China’s multi-year property crisis shows no sign of ending, as new home prices fell for the tenth straight month in April, with declines accelerating in smaller cities and weighing on the broader economy.
China’s multi-year property crisis shows no sign of ending, as new home prices fell for the tenth straight month in April, with declines accelerating in smaller cities and weighing on the broader economy.

China’s housing market downturn deepened in April as new home prices fell for a tenth consecutive month, with declines accelerating in smaller cities, signaling that a series of government support measures have yet to stabilize the crisis-hit sector.

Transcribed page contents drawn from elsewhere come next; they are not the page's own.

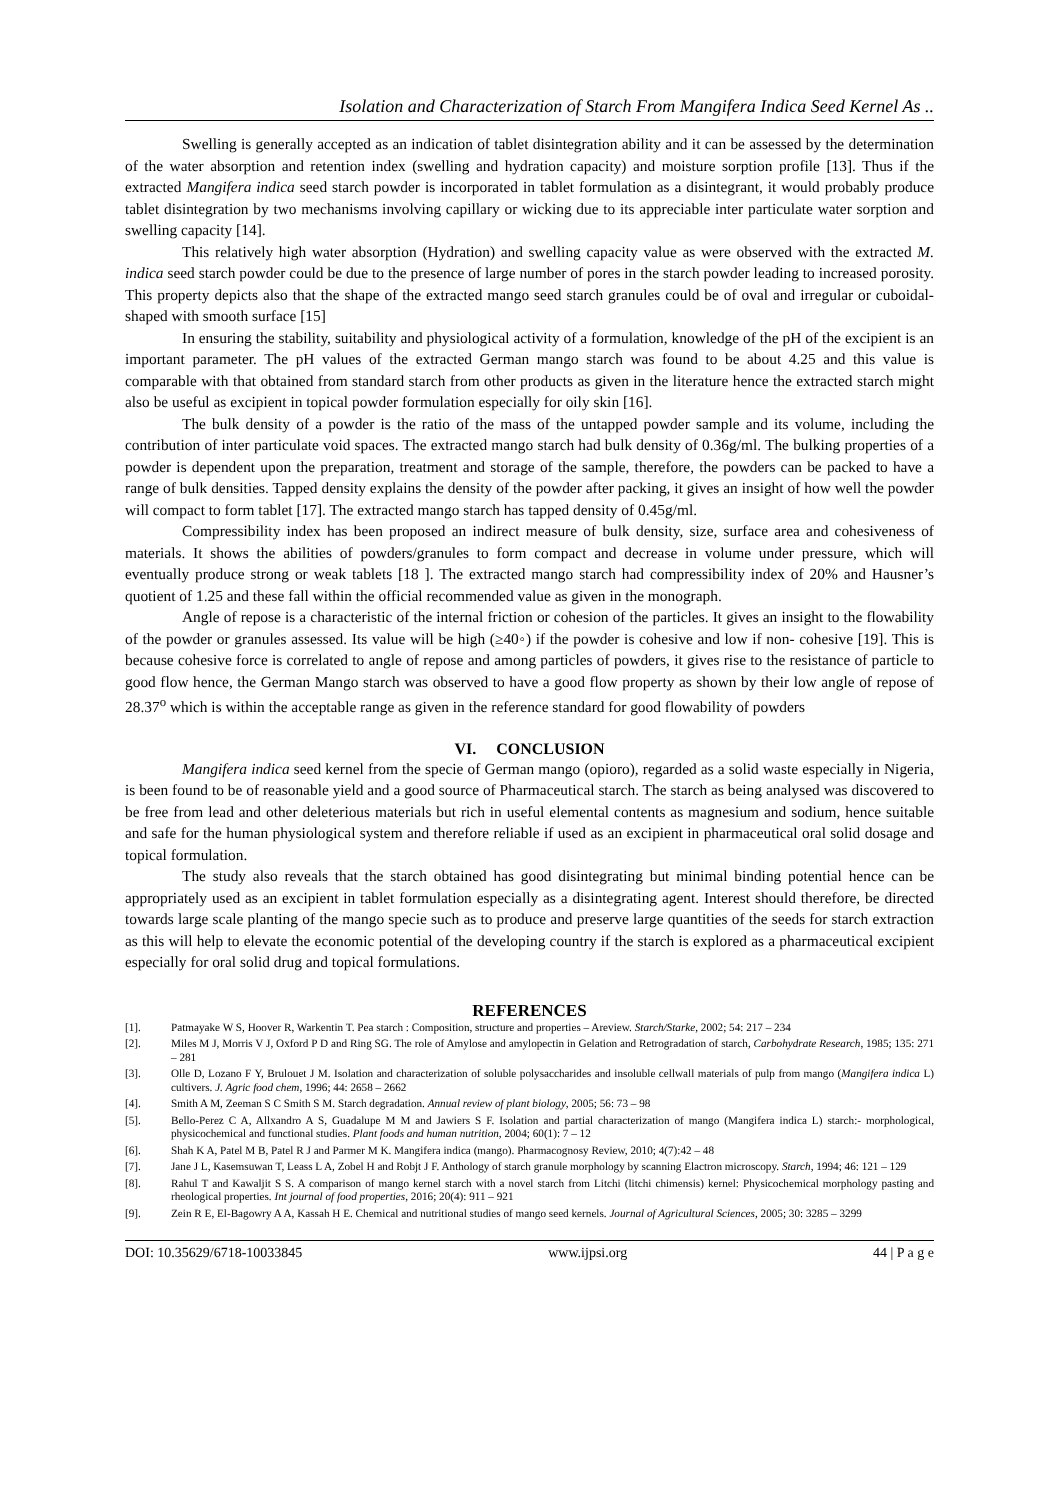Isolation and Characterization of Starch From Mangifera Indica Seed Kernel As ..
Swelling is generally accepted as an indication of tablet disintegration ability and it can be assessed by the determination of the water absorption and retention index (swelling and hydration capacity) and moisture sorption profile [13]. Thus if the extracted Mangifera indica seed starch powder is incorporated in tablet formulation as a disintegrant, it would probably produce tablet disintegration by two mechanisms involving capillary or wicking due to its appreciable inter particulate water sorption and swelling capacity [14].
This relatively high water absorption (Hydration) and swelling capacity value as were observed with the extracted M. indica seed starch powder could be due to the presence of large number of pores in the starch powder leading to increased porosity. This property depicts also that the shape of the extracted mango seed starch granules could be of oval and irregular or cuboidal-shaped with smooth surface [15]
In ensuring the stability, suitability and physiological activity of a formulation, knowledge of the pH of the excipient is an important parameter. The pH values of the extracted German mango starch was found to be about 4.25 and this value is comparable with that obtained from standard starch from other products as given in the literature hence the extracted starch might also be useful as excipient in topical powder formulation especially for oily skin [16].
The bulk density of a powder is the ratio of the mass of the untapped powder sample and its volume, including the contribution of inter particulate void spaces. The extracted mango starch had bulk density of 0.36g/ml. The bulking properties of a powder is dependent upon the preparation, treatment and storage of the sample, therefore, the powders can be packed to have a range of bulk densities. Tapped density explains the density of the powder after packing, it gives an insight of how well the powder will compact to form tablet [17]. The extracted mango starch has tapped density of 0.45g/ml.
Compressibility index has been proposed an indirect measure of bulk density, size, surface area and cohesiveness of materials. It shows the abilities of powders/granules to form compact and decrease in volume under pressure, which will eventually produce strong or weak tablets [18 ]. The extracted mango starch had compressibility index of 20% and Hausner’s quotient of 1.25 and these fall within the official recommended value as given in the monograph.
Angle of repose is a characteristic of the internal friction or cohesion of the particles. It gives an insight to the flowability of the powder or granules assessed. Its value will be high (≥40◦) if the powder is cohesive and low if non- cohesive [19]. This is because cohesive force is correlated to angle of repose and among particles of powders, it gives rise to the resistance of particle to good flow hence, the German Mango starch was observed to have a good flow property as shown by their low angle of repose of 28.37<sup>o</sup> which is within the acceptable range as given in the reference standard for good flowability of powders
VI. CONCLUSION
Mangifera indica seed kernel from the specie of German mango (opioro), regarded as a solid waste especially in Nigeria, is been found to be of reasonable yield and a good source of Pharmaceutical starch. The starch as being analysed was discovered to be free from lead and other deleterious materials but rich in useful elemental contents as magnesium and sodium, hence suitable and safe for the human physiological system and therefore reliable if used as an excipient in pharmaceutical oral solid dosage and topical formulation.
The study also reveals that the starch obtained has good disintegrating but minimal binding potential hence can be appropriately used as an excipient in tablet formulation especially as a disintegrating agent. Interest should therefore, be directed towards large scale planting of the mango specie such as to produce and preserve large quantities of the seeds for starch extraction as this will help to elevate the economic potential of the developing country if the starch is explored as a pharmaceutical excipient especially for oral solid drug and topical formulations.
REFERENCES
[1]. Patmayake W S, Hoover R, Warkentin T. Pea starch : Composition, structure and properties – Areview. Starch/Starke, 2002; 54: 217 – 234
[2]. Miles M J, Morris V J, Oxford P D and Ring SG. The role of Amylose and amylopectin in Gelation and Retrogradation of starch, Carbohydrate Research, 1985; 135: 271 – 281
[3]. Olle D, Lozano F Y, Brulouet J M. Isolation and characterization of soluble polysaccharides and insoluble cellwall materials of pulp from mango (Mangifera indica L) cultivers. J. Agric food chem, 1996; 44: 2658 – 2662
[4]. Smith A M, Zeeman S C Smith S M. Starch degradation. Annual review of plant biology, 2005; 56: 73 – 98
[5]. Bello-Perez C A, Allxandro A S, Guadalupe M M and Jawiers S F. Isolation and partial characterization of mango (Mangifera indica L) starch:- morphological, physicochemical and functional studies. Plant foods and human nutrition, 2004; 60(1): 7 – 12
[6]. Shah K A, Patel M B, Patel R J and Parmer M K. Mangifera indica (mango). Pharmacognosy Review, 2010; 4(7):42 – 48
[7]. Jane J L, Kasemsuwan T, Leass L A, Zobel H and Robjt J F. Anthology of starch granule morphology by scanning Elactron microscopy. Starch, 1994; 46: 121 – 129
[8]. Rahul T and Kawaljit S S. A comparison of mango kernel starch with a novel starch from Litchi (litchi chimensis) kernel: Physicochemical morphology pasting and rheological properties. Int journal of food properties, 2016; 20(4): 911 – 921
[9]. Zein R E, El-Bagowry A A, Kassah H E. Chemical and nutritional studies of mango seed kernels. Journal of Agricultural Sciences, 2005; 30: 3285 – 3299
DOI: 10.35629/6718-10033845 www.ijpsi.org 44 | P a g e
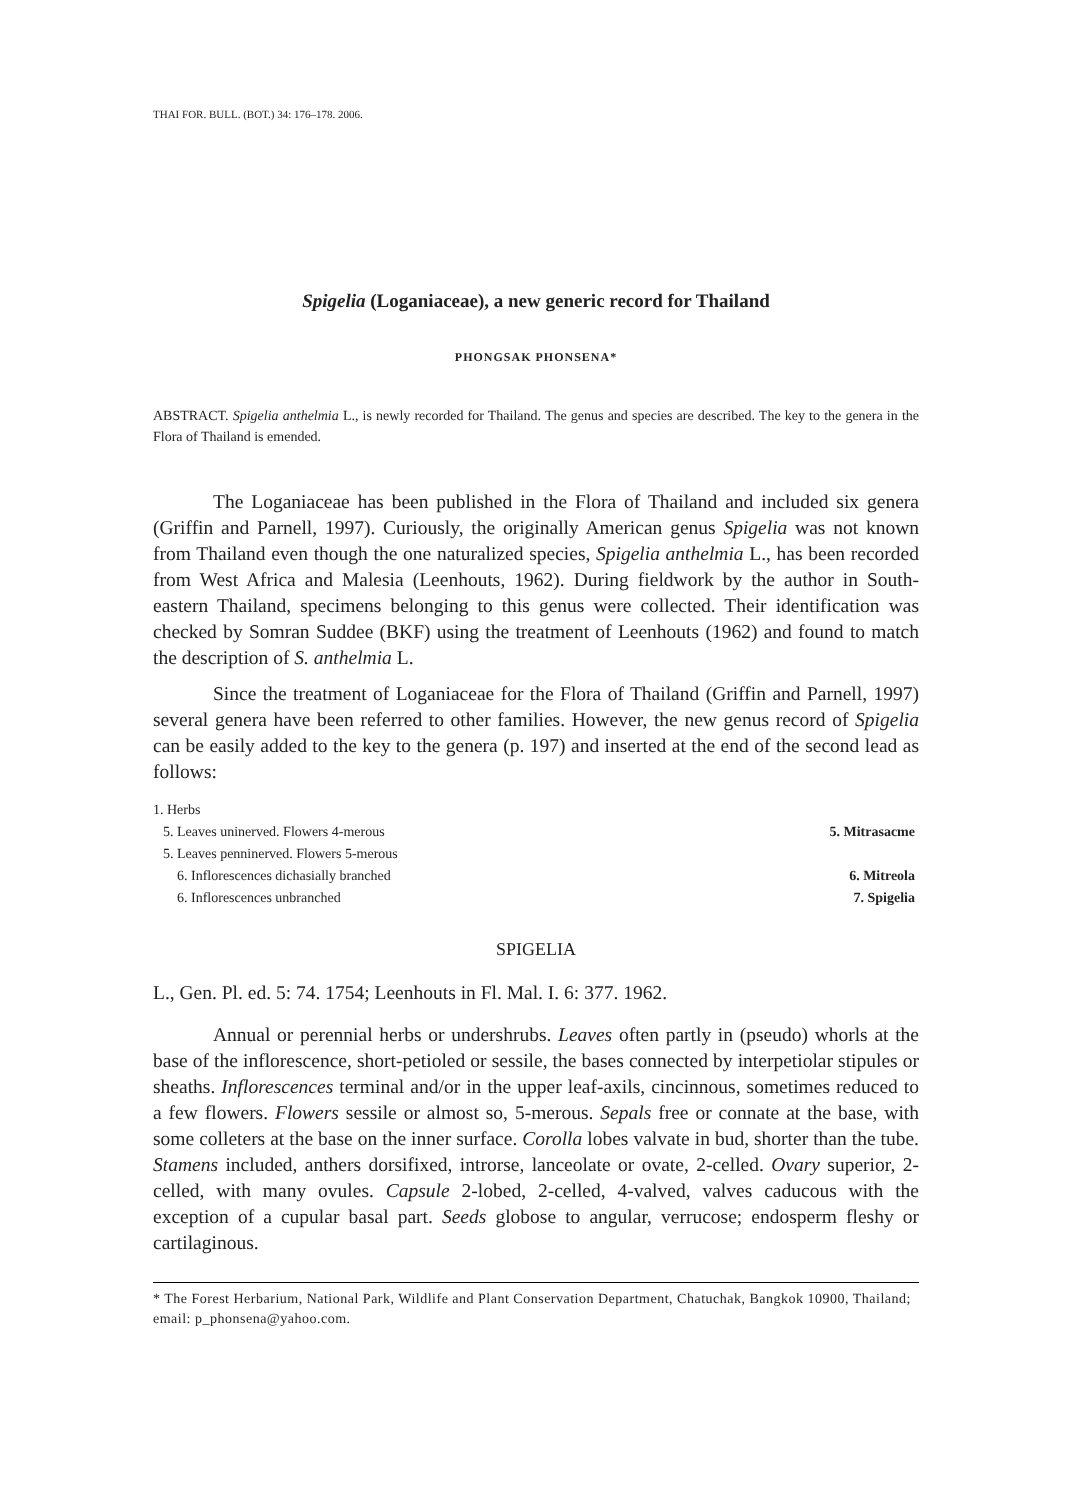THAI FOR. BULL. (BOT.) 34: 176–178. 2006.
Spigelia (Loganiaceae), a new generic record for Thailand
PHONGSAK PHONSENA*
ABSTRACT. Spigelia anthelmia L., is newly recorded for Thailand. The genus and species are described. The key to the genera in the Flora of Thailand is emended.
The Loganiaceae has been published in the Flora of Thailand and included six genera (Griffin and Parnell, 1997). Curiously, the originally American genus Spigelia was not known from Thailand even though the one naturalized species, Spigelia anthelmia L., has been recorded from West Africa and Malesia (Leenhouts, 1962). During fieldwork by the author in South-eastern Thailand, specimens belonging to this genus were collected. Their identification was checked by Somran Suddee (BKF) using the treatment of Leenhouts (1962) and found to match the description of S. anthelmia L.
Since the treatment of Loganiaceae for the Flora of Thailand (Griffin and Parnell, 1997) several genera have been referred to other families. However, the new genus record of Spigelia can be easily added to the key to the genera (p. 197) and inserted at the end of the second lead as follows:
1. Herbs
5. Leaves uninerved. Flowers 4-merous 5. Mitrasacme
5. Leaves penninerved. Flowers 5-merous
6. Inflorescences dichasially branched 6. Mitreola
6. Inflorescences unbranched 7. Spigelia
SPIGELIA
L., Gen. Pl. ed. 5: 74. 1754; Leenhouts in Fl. Mal. I. 6: 377. 1962.
Annual or perennial herbs or undershrubs. Leaves often partly in (pseudo) whorls at the base of the inflorescence, short-petioled or sessile, the bases connected by interpetiolar stipules or sheaths. Inflorescences terminal and/or in the upper leaf-axils, cincinnous, sometimes reduced to a few flowers. Flowers sessile or almost so, 5-merous. Sepals free or connate at the base, with some colleters at the base on the inner surface. Corolla lobes valvate in bud, shorter than the tube. Stamens included, anthers dorsifixed, introrse, lanceolate or ovate, 2-celled. Ovary superior, 2-celled, with many ovules. Capsule 2-lobed, 2-celled, 4-valved, valves caducous with the exception of a cupular basal part. Seeds globose to angular, verrucose; endosperm fleshy or cartilaginous.
* The Forest Herbarium, National Park, Wildlife and Plant Conservation Department, Chatuchak, Bangkok 10900, Thailand; email: p_phonsena@yahoo.com.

"There’s still a gap between these signals and a real pickup in actual buying power across the market, or a rapid recovery driven by that demand," Zhang Xiaoduan, a services head for real estate firm Cushman & Wakefield, said.
New commercial residential home prices in first-tier cities, including Beijing and Shanghai, fell 2.1 percent year-on-year, according to data released by the National Bureau of Statistics (NBS). Prices in second-tier cities dropped 3.3 percent, while third-tier cities saw the sharpest decline at 4.1 percent, a faster rate of decline than the previous month. The persistent fall in prices highlights the immense challenge Beijing faces in reviving a sector that once accounted for nearly a third of its economic activity.
The prolonged slump has shattered homeowner confidence and curbed demand for global commodities like iron ore and copper, creating headwinds for the global economy. For millions of Chinese households, where homeownership is deeply ingrained culturally and represents the primary store of wealth, the ongoing crisis has led to a painful reassessment of property as a guaranteed investment.
The core of the issue is a widespread reluctance among potential buyers to take on new debt amid an uncertain economic outlook. Despite lower property prices, many citizens are hesitant to enter the market due to concerns over job stability and income growth.
"It isn’t the case that people aren’t unwilling to buy," said Mandy Feng, a 30-year-old photographer in the southwestern city of Kunming. "But when everyone is struck by unstable income and isn’t making a lot of money, no one dares to get a mortgage." This sentiment is echoed by prospective buyers across the country, who are choosing to remain on the sidelines, further dampening sales and creating a vicious cycle of falling prices and weak demand.
For decades, China's property market was a seemingly unstoppable engine of growth, creating a homeownership rate of 90 percent that is unfathomable in the West. This was fueled by rapid economic liberalization, strong cultural preferences, and a belief that property values would only rise. However, the boom was built on a mountain of debt.
In 2020, the central government moved decisively to rein in the freewheeling sector, imposing strict rules on developer borrowing. The move triggered a wave of defaults, most notably by behemoth Evergrande, which was ordered to liquidate earlier this year, and has left other major firms like Country Garden and Vanke in distress. The crackdown left buyers with unfinished apartments and homeowners watching the value of their properties plummet.
The current generation's perspective on homeownership may be shifting permanently. Many younger Chinese, having witnessed the market's turbulence, are now more cautious and open to renting, a trend that could signal a long-term structural change. "China’s market is gradually becoming more similar to Western countries, where renting might become more mainstream in the future," said Zoe Zhang, a 35-year-old mother in Beijing.
This article is for informational purposes only and does not constitute investment advice.